En la UNCuyo, casi el 50% de los ingresantes trabaja por necesidad en tareas ajenas a su carrera.
Aunque el acceso a la universidad pública en Argentina es gratuito, el costo de vida actual transformó el boleto de micro, el alquiler y los apuntes en la verdadera barrera de ingreso. Hoy el desafío ya no es pagar la cuota, sino subsistir mientras se cursa, una realidad que obliga a casi la mitad de los alumnos de la Universidad Nacional de Cuyo a trabajar.
Esta realidad quedó plasmada con dureza en el nuevo Sistema Integrado de Datos Académicos, de la Dirección de Estadísticas Universitarias de la UNCUYO. Allí, el tablero oficial de la institución indica que, dentro de la población estudiantil relevada, 3.187 alumnos trabajan.
UNCuyo: casi el 50% de los ingresantes trabaja para mantener sus gastos diarios. Imagen creada con IA
UNCuyo: trabajar para subsistir, no para hacer experiencia
Los datos oficiales derriban un viejo mito: el del estudiante que trabaja para "ganar experiencia" en lo suyo. Del total de alumnos que ingresan con un trabajo, el 71% lo hace en actividades que no tienen ninguna relación con la carrera que eligieron, mientras que apenas el 29% logra desempeñarse en su futuro campo profesional.
Este desfasaje confirma que el empleo responde a una estricta estrategia de supervivencia material y sostenimiento económico, ya sea para solventar los gastos propios o para apuntalar el presupuesto de sus hogares en un escenario de crisis.
Compatibilizar el estudio con el trabajo se vuelve cuesta arriba cuando se analizan las cargas horarias que afrontan estos jóvenes. Lejos de tratarse de empleos temporales o de pocas horas semanales, más de la mitad cumple jornadas que equivalen a un puesto de media jornada o de tiempo completo:
36% trabaja entre 20 y 39 horas semanales.
19% trabaja 40 horas o más (jornada laboral completa).

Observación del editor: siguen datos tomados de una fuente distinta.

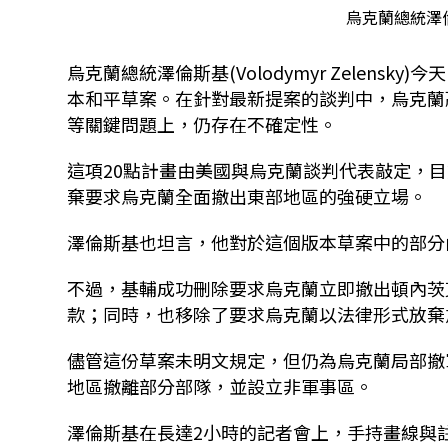
烏克蘭總統澤倫斯
烏克蘭總統澤倫斯基(Volodymyr Zelens
本和平草案。在針對最新提案的談判中，烏克蘭
等關鍵問題上，仍存在不確定性。
這項20點計畫由美國與烏克蘭談判代表敲定，
棄要求烏克蘭全面撤出東部地區的強硬立場。
澤倫斯基也坦言，他對於這個版本草案中的部分
不過，基輔成功刪除要求烏克蘭立即撤出
頓內茨
款；同時，也移除了要求烏克蘭以法律形式放棄加
儘管這份草案未明文規定，但仍為烏克蘭局部撤
地區撤離部分部隊，並設立非軍事區。
澤倫斯基在長達2小時的記者會上，手持畫線與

29% trabaja entre 4 y 19 horas.
8% tiene horarios variables.
7% trabaja hasta 4 horas.
alumnos que estudian uncuyo
Datos oficiales de la UNCuyo.
Pasar entre 4 y 8 horas diarias trabajando restringe severamente el tiempo disponible para el estudio autónomo, la asistencia regular a clases y el descanso, sometiendo a los ingresantes a altos niveles de estrés y deserción temprana.
El impacto académico y el límite de las becas
Tanta presión horaria pasa factura en las aulas. Al ser consultados sobre cómo influye el empleo en su rendimiento, el 41% de los ingresantes afirmó que el impacto es negativo, siendo esta la percepción mayoritaria. Por otro lado, un 30% considera que no tiene incidencia y un 29% lo ve como algo positivo.
La vulnerabilidad social se profundiza al observar que el 13% de estos estudiantes ya es el sostén económico principal de su hogar, cargando con la responsabilidad financiera de toda su familia.
Facultad de Ciencias Políticas y Sociales UNCuyo universidad estudiantes
El 41% de los ingresantes afirmó que el impacto del trabajo en el rendimiento académico es negativo.
Facultad de Ciencias Políticas y Sociales UNCuyo
Frente a este panorama, las herramientas de asistencia institucional muestran sus límites: solo el 23% de los estudiantes relevados recibe alguna beca. Al alcanzar a menos de uno de cada cuatro alumnos, el sistema deja a la gran mayoría bajo la exclusiva dependencia de su salario para no abandonar las aulas.
De este modo, los datos de la UNCUYO demuestran que el debate actual sobre la universidad pública en Argentina ya no pasa solo por abrir las puertas de manera gratuita, sino por lograr que los estudiantes puedan quedarse. El verdadero reto estructural radica en diseñar trayectorias académicas flexibles y políticas de acompañamiento que eviten que la necesidad económica expulse a los alumnos antes de terminar el primer año.